Recast every line of text in the entries below as a Markdown table with two columns, Row and Line. Put a running row number in Row and the line itself in Line, leaving out any blank lines.

═════ Records for the exercise ═════

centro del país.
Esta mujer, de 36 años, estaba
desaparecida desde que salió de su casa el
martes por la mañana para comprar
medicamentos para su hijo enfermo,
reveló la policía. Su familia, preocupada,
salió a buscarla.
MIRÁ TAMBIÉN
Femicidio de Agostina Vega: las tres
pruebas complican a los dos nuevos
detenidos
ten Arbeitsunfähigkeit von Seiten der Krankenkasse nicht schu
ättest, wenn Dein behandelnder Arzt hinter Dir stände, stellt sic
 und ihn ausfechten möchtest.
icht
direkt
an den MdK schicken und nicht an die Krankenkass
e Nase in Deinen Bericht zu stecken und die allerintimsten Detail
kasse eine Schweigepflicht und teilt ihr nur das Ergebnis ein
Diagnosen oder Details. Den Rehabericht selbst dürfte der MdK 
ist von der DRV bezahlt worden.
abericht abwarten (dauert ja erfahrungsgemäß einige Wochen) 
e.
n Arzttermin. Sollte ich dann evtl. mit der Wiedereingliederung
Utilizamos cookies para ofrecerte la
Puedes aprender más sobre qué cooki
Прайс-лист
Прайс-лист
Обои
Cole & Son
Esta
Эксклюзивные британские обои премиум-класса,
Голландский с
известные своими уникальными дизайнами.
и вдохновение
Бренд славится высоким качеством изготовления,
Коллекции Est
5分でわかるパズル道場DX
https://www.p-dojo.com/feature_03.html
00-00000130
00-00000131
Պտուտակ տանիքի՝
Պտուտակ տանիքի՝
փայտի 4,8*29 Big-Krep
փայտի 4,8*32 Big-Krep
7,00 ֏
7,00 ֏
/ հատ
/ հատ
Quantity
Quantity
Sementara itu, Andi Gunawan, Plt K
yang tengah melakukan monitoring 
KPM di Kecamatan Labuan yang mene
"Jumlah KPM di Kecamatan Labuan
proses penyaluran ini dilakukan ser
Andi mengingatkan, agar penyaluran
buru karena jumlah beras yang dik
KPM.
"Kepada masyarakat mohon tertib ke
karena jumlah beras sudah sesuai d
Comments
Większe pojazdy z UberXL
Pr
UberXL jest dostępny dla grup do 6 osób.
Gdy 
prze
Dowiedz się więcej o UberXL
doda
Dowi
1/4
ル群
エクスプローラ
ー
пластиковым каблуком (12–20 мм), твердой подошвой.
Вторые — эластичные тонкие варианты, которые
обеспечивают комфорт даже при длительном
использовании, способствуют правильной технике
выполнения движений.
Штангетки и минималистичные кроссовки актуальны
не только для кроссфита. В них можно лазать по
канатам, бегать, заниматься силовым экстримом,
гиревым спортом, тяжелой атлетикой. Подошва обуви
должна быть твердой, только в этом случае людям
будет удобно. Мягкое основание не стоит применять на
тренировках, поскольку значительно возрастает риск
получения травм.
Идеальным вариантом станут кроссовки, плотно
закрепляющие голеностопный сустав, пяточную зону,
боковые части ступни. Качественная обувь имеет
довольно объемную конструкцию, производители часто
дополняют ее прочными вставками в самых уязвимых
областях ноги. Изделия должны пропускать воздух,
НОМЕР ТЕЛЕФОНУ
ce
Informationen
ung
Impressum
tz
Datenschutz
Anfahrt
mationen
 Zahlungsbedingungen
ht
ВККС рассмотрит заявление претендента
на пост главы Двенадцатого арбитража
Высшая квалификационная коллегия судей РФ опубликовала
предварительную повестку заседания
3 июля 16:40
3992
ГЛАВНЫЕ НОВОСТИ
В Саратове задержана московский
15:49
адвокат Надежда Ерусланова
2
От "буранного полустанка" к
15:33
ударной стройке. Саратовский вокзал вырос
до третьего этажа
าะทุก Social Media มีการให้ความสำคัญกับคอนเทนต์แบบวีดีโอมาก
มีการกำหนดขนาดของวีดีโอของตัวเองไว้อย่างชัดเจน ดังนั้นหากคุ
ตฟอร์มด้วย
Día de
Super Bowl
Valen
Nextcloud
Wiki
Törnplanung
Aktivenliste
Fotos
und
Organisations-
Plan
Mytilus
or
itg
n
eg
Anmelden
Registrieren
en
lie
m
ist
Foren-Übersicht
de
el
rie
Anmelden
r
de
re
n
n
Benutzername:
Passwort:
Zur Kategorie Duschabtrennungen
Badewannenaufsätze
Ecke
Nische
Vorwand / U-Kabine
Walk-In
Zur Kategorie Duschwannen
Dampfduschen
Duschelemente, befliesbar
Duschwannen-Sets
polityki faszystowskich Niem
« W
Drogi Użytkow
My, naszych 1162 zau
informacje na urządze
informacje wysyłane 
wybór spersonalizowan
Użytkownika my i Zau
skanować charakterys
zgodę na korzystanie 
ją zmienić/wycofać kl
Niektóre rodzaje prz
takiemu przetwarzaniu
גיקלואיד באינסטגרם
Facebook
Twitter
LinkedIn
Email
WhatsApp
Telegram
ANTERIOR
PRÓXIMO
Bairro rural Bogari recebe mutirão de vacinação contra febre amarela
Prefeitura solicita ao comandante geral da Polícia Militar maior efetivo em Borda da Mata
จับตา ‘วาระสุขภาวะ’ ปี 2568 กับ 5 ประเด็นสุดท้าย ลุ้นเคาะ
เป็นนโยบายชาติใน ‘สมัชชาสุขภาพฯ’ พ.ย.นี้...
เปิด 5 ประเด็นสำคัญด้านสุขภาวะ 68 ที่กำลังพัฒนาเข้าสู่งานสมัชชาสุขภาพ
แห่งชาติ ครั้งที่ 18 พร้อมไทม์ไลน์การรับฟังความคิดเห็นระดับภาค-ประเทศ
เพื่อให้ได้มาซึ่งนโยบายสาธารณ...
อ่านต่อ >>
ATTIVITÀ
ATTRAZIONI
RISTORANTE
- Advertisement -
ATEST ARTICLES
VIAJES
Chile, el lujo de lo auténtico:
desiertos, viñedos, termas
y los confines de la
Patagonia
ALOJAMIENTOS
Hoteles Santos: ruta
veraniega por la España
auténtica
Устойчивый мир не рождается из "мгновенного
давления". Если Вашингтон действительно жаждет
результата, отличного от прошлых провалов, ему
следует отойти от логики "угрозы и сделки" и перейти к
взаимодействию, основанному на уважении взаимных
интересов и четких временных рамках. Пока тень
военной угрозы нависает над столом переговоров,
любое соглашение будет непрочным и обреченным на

═════

* **Solution to the problem**:
| Row | Line |
|---|---|
| 1 | centro del país. |
| 2 | Esta mujer, de 36 años, estaba |
| 3 | desaparecida desde que salió de su casa el |
| 4 | martes por la mañana para comprar |
| 5 | medicamentos para su hijo enfermo, |
| 6 | reveló la policía. Su familia, preocupada, |
| 7 | salió a buscarla. |
| 8 | MIRÁ TAMBIÉN |
| 9 | Femicidio de Agostina Vega: las tres |
| 10 | pruebas complican a los dos nuevos |
| 11 | detenidos |
| 12 | ten Arbeitsunfähigkeit von Seiten der Krankenkasse nicht schu |
| 13 | ättest, wenn Dein behandelnder Arzt hinter Dir stände, stellt sic |
| 14 |  und ihn ausfechten möchtest. |
| 15 | icht |
| 16 | direkt |
| 17 | an den MdK schicken und nicht an die Krankenkass |
| 18 | e Nase in Deinen Bericht zu stecken und die allerintimsten Detail |
| 19 | kasse eine Schweigepflicht und teilt ihr nur das Ergebnis ein |
| 20 | Diagnosen oder Details. Den Rehabericht selbst dürfte der MdK  |
| 21 | ist von der DRV bezahlt worden. |
| 22 | abericht abwarten (dauert ja erfahrungsgemäß einige Wochen)  |
| 23 | e. |
| 24 | n Arzttermin. Sollte ich dann evtl. mit der Wiedereingliederung |
| 25 | Utilizamos cookies para ofrecerte la |
| 26 | Puedes aprender más sobre qué cooki |
| 27 | Прайс-лист |
| 28 | Прайс-лист |
| 29 | Обои |
| 30 | Cole & Son |
| 31 | Esta |
| 32 | Эксклюзивные британские обои премиум-класса, |
| 33 | Голландский с |
| 34 | известные своими уникальными дизайнами. |
| 35 | и вдохновение |
| 36 | Бренд славится высоким качеством изготовления, |
| 37 | Коллекции Est |
| 38 | 5分でわかるパズル道場DX |
| 39 | https://www.p-dojo.com/feature_03.html |
| 40 | 00-00000130 |
| 41 | 00-00000131 |
| 42 | Պտուտակ տանիքի՝ |
| 43 | Պտուտակ տանիքի՝ |
| 44 | փայտի 4,8*29 Big-Krep |
| 45 | փայտի 4,8*32 Big-Krep |
| 46 | 7,00 ֏ |
| 47 | 7,00 ֏ |
| 48 | / հատ |
| 49 | / հատ |
| 50 | Quantity |
| 51 | Quantity |
| 52 | Sementara itu, Andi Gunawan, Plt K |
| 53 | yang tengah melakukan monitoring  |
| 54 | KPM di Kecamatan Labuan yang mene |
| 55 | "Jumlah KPM di Kecamatan Labuan |
| 56 | proses penyaluran ini dilakukan ser |
| 57 | Andi mengingatkan, agar penyaluran |
| 58 | buru karena jumlah beras yang dik |
| 59 | KPM. |
| 60 | "Kepada masyarakat mohon tertib ke |
| 61 | karena jumlah beras sudah sesuai d |
| 62 | Comments |
| 63 | Większe pojazdy z UberXL |
| 64 | Pr |
| 65 | UberXL jest dostępny dla grup do 6 osób. |
| 66 | Gdy  |
| 67 | prze |
| 68 | Dowiedz się więcej o UberXL |
| 69 | doda |
| 70 | Dowi |
| 71 | 1/4 |
| 72 | ル群 |
| 73 | エクスプローラ |
| 74 | ー |
| 75 | пластиковым каблуком (12–20 мм), твердой подошвой. |
| 76 | Вторые — эластичные тонкие варианты, которые |
| 77 | обеспечивают комфорт даже при длительном |
| 78 | использовании, способствуют правильной технике |
| 79 | выполнения движений. |
| 80 | Штангетки и минималистичные кроссовки актуальны |
| 81 | не только для кроссфита. В них можно лазать по |
| 82 | канатам, бегать, заниматься силовым экстримом, |
| 83 | гиревым спортом, тяжелой атлетикой. Подошва обуви |
| 84 | должна быть твердой, только в этом случае людям |
| 85 | будет удобно. Мягкое основание не стоит применять на |
| 86 | тренировках, поскольку значительно возрастает риск |
| 87 | получения травм. |
| 88 | Идеальным вариантом станут кроссовки, плотно |
| 89 | закрепляющие голеностопный сустав, пяточную зону, |
| 90 | боковые части ступни. Качественная обувь имеет |
| 91 | довольно объемную конструкцию, производители часто |
| 92 | дополняют ее прочными вставками в самых уязвимых |
| 93 | областях ноги. Изделия должны пропускать воздух, |
| 94 | НОМЕР ТЕЛЕФОНУ |
| 95 | ce |
| 96 | Informationen |
| 97 | ung |
| 98 | Impressum |
| 99 | tz |
| 100 | Datenschutz |
| 101 | Anfahrt |
| 102 | mationen |
| 103 |  Zahlungsbedingungen |
| 104 | ht |
| 105 | ВККС рассмотрит заявление претендента |
| 106 | на пост главы Двенадцатого арбитража |
| 107 | Высшая квалификационная коллегия судей РФ опубликовала |
| 108 | предварительную повестку заседания |
| 109 | 3 июля 16:40 |
| 110 | 3992 |
| 111 | ГЛАВНЫЕ НОВОСТИ |
| 112 | В Саратове задержана московский |
| 113 | 15:49 |
| 114 | адвокат Надежда Ерусланова |
| 115 | 2 |
| 116 | От "буранного полустанка" к |
| 117 | 15:33 |
| 118 | ударной стройке. Саратовский вокзал вырос |
| 119 | до третьего этажа |
| 120 | าะทุก Social Media มีการให้ความสำคัญกับคอนเทนต์แบบวีดีโอมาก |
| 121 | มีการกำหนดขนาดของวีดีโอของตัวเองไว้อย่างชัดเจน ดังนั้นหากคุ |
| 122 | ตฟอร์มด้วย |
| 123 | Día de |
| 124 | Super Bowl |
| 125 | Valen |
| 126 | Nextcloud |
| 127 | Wiki |
| 128 | Törnplanung |
| 129 | Aktivenliste |
| 130 | Fotos |
| 131 | und |
| 132 | Organisations- |
| 133 | Plan |
| 134 | Mytilus |
| 135 | or |
| 136 | itg |
| 137 | n |
| 138 | eg |
| 139 | Anmelden |
| 140 | Registrieren |
| 141 | en |
| 142 | lie |
| 143 | m |
| 144 | ist |
| 145 | Foren-Übersicht |
| 146 | de |
| 147 | el |
| 148 | rie |
| 149 | Anmelden |
| 150 | r |
| 151 | de |
| 152 | re |
| 153 | n |
| 154 | n |
| 155 | Benutzername: |
| 156 | Passwort: |
| 157 | Zur Kategorie Duschabtrennungen |
| 158 | Badewannenaufsätze |
| 159 | Ecke |
| 160 | Nische |
| 161 | Vorwand / U-Kabine |
| 162 | Walk-In |
| 163 | Zur Kategorie Duschwannen |
| 164 | Dampfduschen |
| 165 | Duschelemente, befliesbar |
| 166 | Duschwannen-Sets |
| 167 | polityki faszystowskich Niem |
| 168 | « W |
| 169 | Drogi Użytkow |
| 170 | My, naszych 1162 zau |
| 171 | informacje na urządze |
| 172 | informacje wysyłane  |
| 173 | wybór spersonalizowan |
| 174 | Użytkownika my i Zau |
| 175 | skanować charakterys |
| 176 | zgodę na korzystanie  |
| 177 | ją zmienić/wycofać kl |
| 178 | Niektóre rodzaje prz |
| 179 | takiemu przetwarzaniu |
| 180 | גיקלואיד באינסטגרם |
| 181 | Facebook |
| 182 | Twitter |
| 183 | LinkedIn |
| 184 | Email |
| 185 | WhatsApp |
| 186 | Telegram |
| 187 | ANTERIOR |
| 188 | PRÓXIMO |
| 189 | Bairro rural Bogari recebe mutirão de vacinação contra febre amarela |
| 190 | Prefeitura solicita ao comandante geral da Polícia Militar maior efetivo em Borda da Mata |
| 191 | จับตา ‘วาระสุขภาวะ’ ปี 2568 กับ 5 ประเด็นสุดท้าย ลุ้นเคาะ |
| 192 | เป็นนโยบายชาติใน ‘สมัชชาสุขภาพฯ’ พ.ย.นี้... |
| 193 | เปิด 5 ประเด็นสำคัญด้านสุขภาวะ 68 ที่กำลังพัฒนาเข้าสู่งานสมัชชาสุขภาพ |
| 194 | แห่งชาติ ครั้งที่ 18 พร้อมไทม์ไลน์การรับฟังความคิดเห็นระดับภาค-ประเทศ |
| 195 | เพื่อให้ได้มาซึ่งนโยบายสาธารณ... |
| 196 | อ่านต่อ >> |
| 197 | ATTIVITÀ |
| 198 | ATTRAZIONI |
| 199 | RISTORANTE |
| 200 | - Advertisement - |
| 201 | ATEST ARTICLES |
| 202 | VIAJES |
| 203 | Chile, el lujo de lo auténtico: |
| 204 | desiertos, viñedos, termas |
| 205 | y los confines de la |
| 206 | Patagonia |
| 207 | ALOJAMIENTOS |
| 208 | Hoteles Santos: ruta |
| 209 | veraniega por la España |
| 210 | auténtica |
| 211 | Устойчивый мир не рождается из "мгновенного |
| 212 | давления". Если Вашингтон действительно жаждет |
| 213 | результата, отличного от прошлых провалов, ему |
| 214 | следует отойти от логики "угрозы и сделки" и перейти к |
| 215 | взаимодействию, основанному на уважении взаимных |
| 216 | интересов и четких временных рамках. Пока тень |
| 217 | военной угрозы нависает над столом переговоров, |
| 218 | любое соглашение будет непрочным и обреченным на |